%%

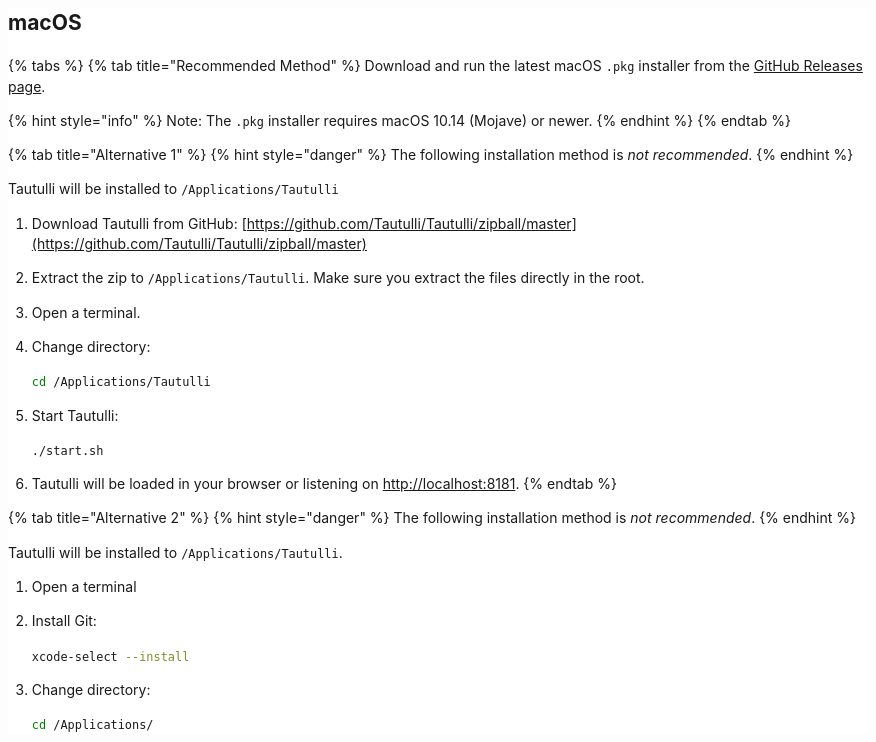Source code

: ## macOS

{% tabs %}
{% tab title="Recommended Method" %}
Download and run the latest macOS `.pkg` installer from the [GitHub Releases page](https://github.com/Tautulli/Tautulli/releases/latest).

{% hint style="info" %}
Note: The `.pkg` installer requires macOS 10.14 \(Mojave\) or newer.
{% endhint %}
{% endtab %}

{% tab title="Alternative 1" %}
{% hint style="danger" %}
The following installation method is _not recommended_.
{% endhint %}

Tautulli will be installed to `/Applications/Tautulli`

1. Download Tautulli from GitHub: [https://github.com/Tautulli/Tautulli/zipball/master](https://github.com/Tautulli/Tautulli/zipball/master)
2. Extract the zip to `/Applications/Tautulli`. Make sure you extract the files directly in the root.
3. Open a terminal.
4. Change directory:

   ```bash
   cd /Applications/Tautulli
   ```

5. Start Tautulli:

   ```bash
   ./start.sh
   ```

6. Tautulli will be loaded in your browser or listening on [http://localhost:8181](http://localhost:8181).
{% endtab %}

{% tab title="Alternative 2" %}
{% hint style="danger" %}
The following installation method is _not recommended_.
{% endhint %}

Tautulli will be installed to `/Applications/Tautulli`.

1. Open a terminal
2. Install Git:

   ```bash
   xcode-select --install
   ```

3. Change directory:

   ```bash
   cd /Applications/
   ```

%%

▶ **ACTIVITY**
What is the number of lines in the listing that contain "macOS"? State it and nothing more.

▶ **EXERCISE RESULT**
3